Northern Ireland tourism is more than a ‘Game of Thrones’

TV show among elements that boosted visitor numbers to record high of 2.3m in 2015

Actor Peter Dinklage  in a scene from Game of Thrones: the series which is filmed in Northern Ireland helped boost visitor numbers last year. Photograph: Helen Sloan/HBO via AP

Actor Peter Dinklage in a scene from Game of Thrones: the series which is filmed in Northern Ireland helped boost visitor numbers last year. Photograph: Helen Sloan/HBO via AP

 

Northern Ireland has never been more popular for visitors – at least according to the latest official statistics which show a record 2.3 million tourists visited and stayed in the North last year.

Some came for the Irish Open at Royal County Down, others for the first stage of the 2015 Tall Ships Race.

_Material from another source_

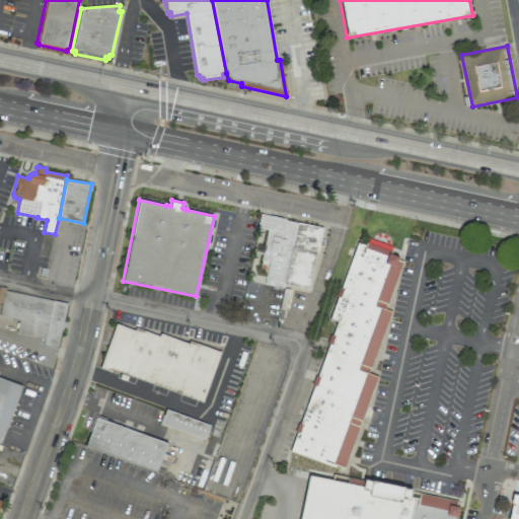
[(260,213),(257,228),(267,229),(261,261),(268,263),(264,284),(283,288),(283,284),(297,222),(285,220),(286,219),(260,213)]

Thousands of fans of television show Game of Thrones (GoT) also flocked here to see the real locations of – where among other things – good battled evil.

“External” tourists spent a welcoming £541 million (€711 million) during their visits and, combined with domestic trips taken by locals last year, the total spend from overnight visits was worth £760 million to the local economy.

It is short of the £800 million tourism revenue target that the North’s political leaders had set for 2015 but total visitor numbers for last year – which combines external and domestic tourists – hit 4.5 million, which was comfortably ahead of target.

Tourist chiefs are primarily blaming the “strength of the pound” as one reason why tourism revenue is not as high as they had hoped it would be.

This might also help explain that while visiting Northern Ireland is becoming an increasingly attractive option for some – last year the number of visitors from Britain grew by 121,000 to 1.3 million – it appears the reverse is true for cross-Border tourism.

The Northern Ireland Statistics & Research Agency said the number of people visiting the North from the Republic fell by 69,000 in 2015 and the number of domestic overnight trips taken by locals also slumped by 104,000.

Tourism strategy

It is estimated that more than 58,000 people in the North are employed in tourism-related industries and the new Northern Ireland Economy Minister, Simon Hamilton, says it has become a “key economic driver”.

“The industry represents 5.2 per cent of our gross domestic product and supports 5.4 per cent of jobs in the total workforce, providing opportunities across all skill levels and all local council areas,” Hamilton says.

He plans to introduce a new tourism strategy for next year which he claims will “drive growth” across the sector and will “build an internationally competitive and inspiring destination of which we are all proud”.

If the Minister needs inspiration along the way, he could do no better than pop into one of Marcus Roulston and Ian Orr’s growing stable of award-winning premises.

The duo behind the Browns Restaurant Group and Ardtara Country House Hotel operate, according to the latest Irish Restaurant Awards, the best restaurant in Ulster.

The group, which stretches from Derry to Letterkenny and Maghera and which has also just been awarded the 2016 AA Guest Accommodation of the Year award for Northern Ireland, is quickly becoming a favourite among celebrities and foodies when visiting the North.

Roulston says it is not easy to build a tourist or hospitality-focused business and make it a success.

“It takes a lot of hard work. You have to be resilient and you have to keep investing in your restaurant, hotel and in your people,” he says.

“We’ve won a lot of awards but our focus is on looking ahead. We are constantly looking for flaws and looking for ways that we can improve everything. We want people to come back time and time again and we want to give them a reason to come back and that is very important if you want to put Northern Ireland on the map for tourism: you have got to keep making the experience even better than it was the last time.”

If Hamilton does get a chance to pop into one of the Brown group’s establishments the first topic of conversation, according to Roulston, will be local VAT rates.

“One thing that isn’t helping anyone in Northern Ireland is the VAT rate of 20 per cent – compare this to the VAT rate of 9 per cent for the hospitality sector in the south and it is just huge – we see the difference it makes at our Browns on the Green in Letterkenny and if we had the same rate in the North we could reinvest more and create more jobs,” Roulston says.